The Mirror and the Telegraph have reported that lawyers acting for one of the killers of James Bulger are planning to sue News International because their client’s phone was hacked.

Both papers dwell at length on the distress of the murder victim’s family at this reported development – and you can see why they feel that way – but both papers also fail to point out the most alarming implication of the story.

Robert Thompson was living under a secret and protected identity when Glenn Mulcaire acquired his mobile number, apparently in 2002. He had been released from detention only months earlier and, after many threats to his life, was one of the handful of people in the whole country most at risk from violent attack.

How did the News of the World penetrate the official security around him? Very few people can have known both his phone number and his real identity, and all of them must have been in positions of trust. The Mirror and the Telegraph don’t seem to be interested in whether one of these people betrayed that trust, or indeed in whether money changed hands.

And there are other questions, which may be more alarming still. If Mulcaire could get through that protective barrier, who else could, was anybody else hacked, and were people placed in danger?

The protection given to Thompson, after all, was similar to the protection sometimes given by the state to threatened witnesses to serious crime, and to people involved in crime who have turned Queen’s evidence. We would surely like to think that the state can guarantee the anonymity and thus the safety of such people, but can it?

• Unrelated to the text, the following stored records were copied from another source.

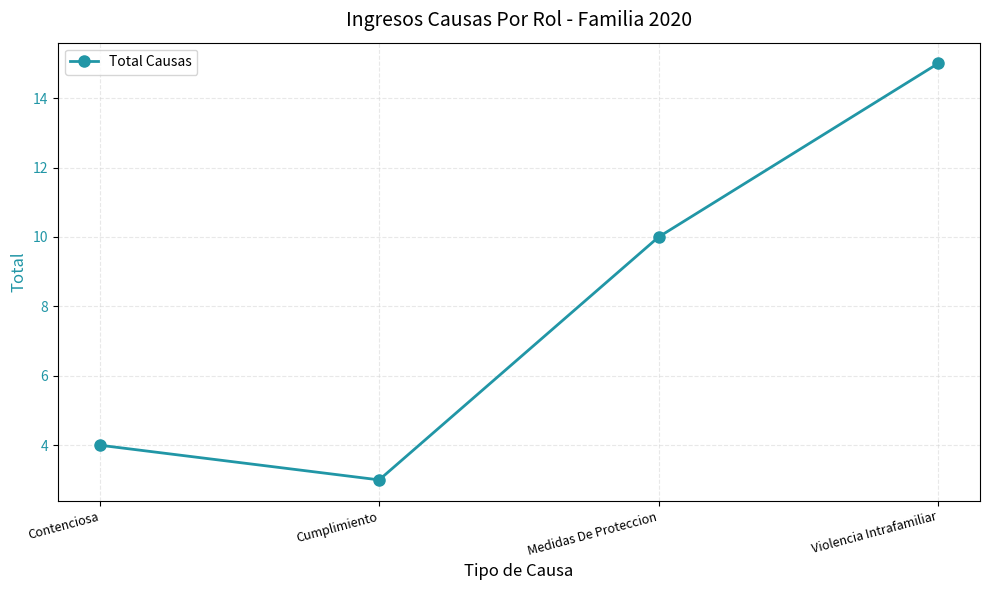

List the labels in order of value, smallest first.

Cumplimiento, Contenciosa, Medidas De Proteccion, Violencia Intrafamiliar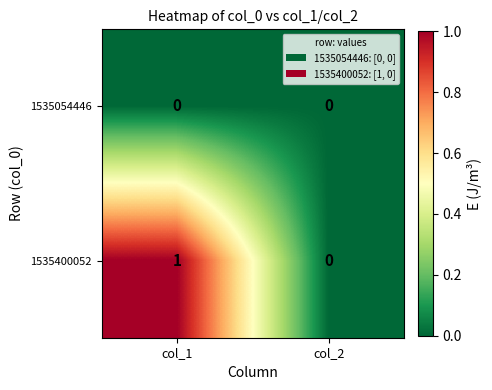

Rank the series by their maximum value, from lowest to highest.

1535054446, 1535400052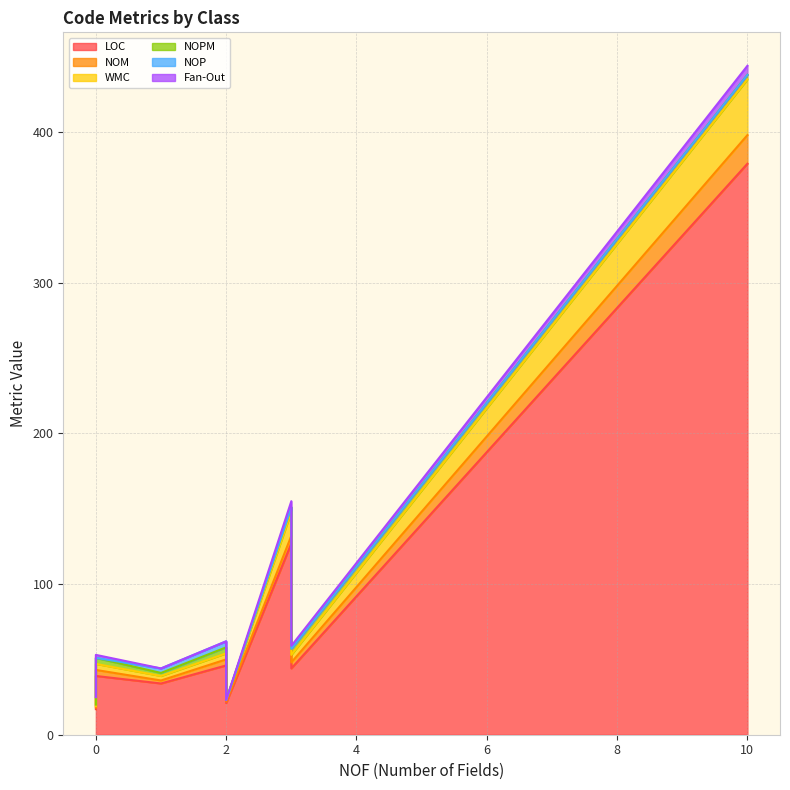

The NOPM series shows 3 at Watch. True or false?

False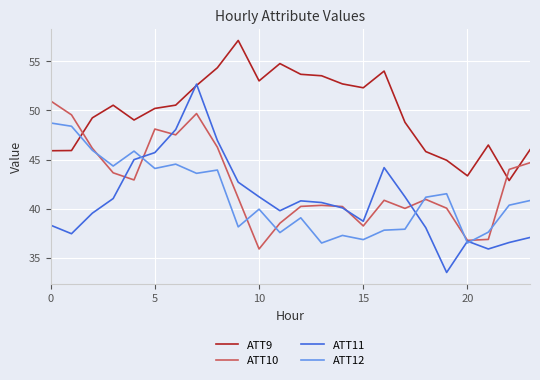

Which series has the largest total across all categories?

ATT9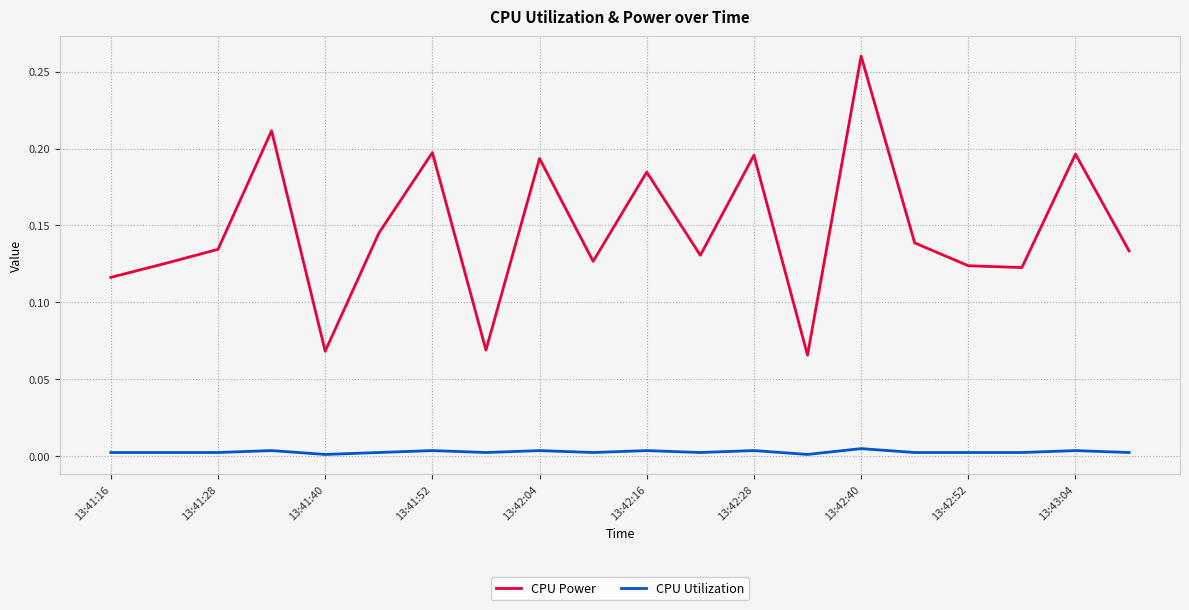

Which series has the largest range (max minus min)?

CPU Power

There may be many who don’t like to think that Robert Thompson might receive thousands in compensation from News International, but we should ask ourselves who is responsible.

I suspect that the Mirror and the Telegraph would like us to believe that it is a sign of excessive zeal in the investigation of hacking – you can almost hear the words: “It has all gone too far.” But this misses the point, again.

Nobody in 2002 can have been in the slightest doubt that any attempt to breach the secrecy around Thompson was wrong, and equivalent to raising two fingers to the criminal justice system. But, as the Sunday Times was the first to report last year the News of the World went ahead anyway and Inforrm had a post at the time. (This was the same year that the News of the World hacked Milly Dowler’s phone.)

If James Bulger’s relatives are angry about the consequence, they should ask which journalist at the News of the World commissioned Mulcaire to do the hacking, because that is the person who is really responsible for their current distress.

Brian Cathcart, a founder of Hacked Off, teaches journalism at Kingston University London. He tweets at @BrianCathcart

This post was originally published on the Hacked Off blog and is reproduced with permission and thanks

2 Comments

  1. Jonathan James

    Of course the other question is why on earth NOTW wanted to penetrate the secrecy. Why would they want to track him down? Is there really no story which is beyond the pale and should not be published? Surely the thoughts of a child killer, whatever one’s views of his moral and legal culpability, should not be the foundation of a sensationalised tabloid expose?

    • Katy

      Perhaps the NOTW might claim a ‘public interest’ defence (“we were watching him in case he killed again”) or some such nonsense. However, given it seems he was hacked for years and they never found anything remotely dodgy about him (apart from apparently attending art school and being gay), then this defence appears to be redundant. My biggest question is who on earth gave them the details? And were they paid?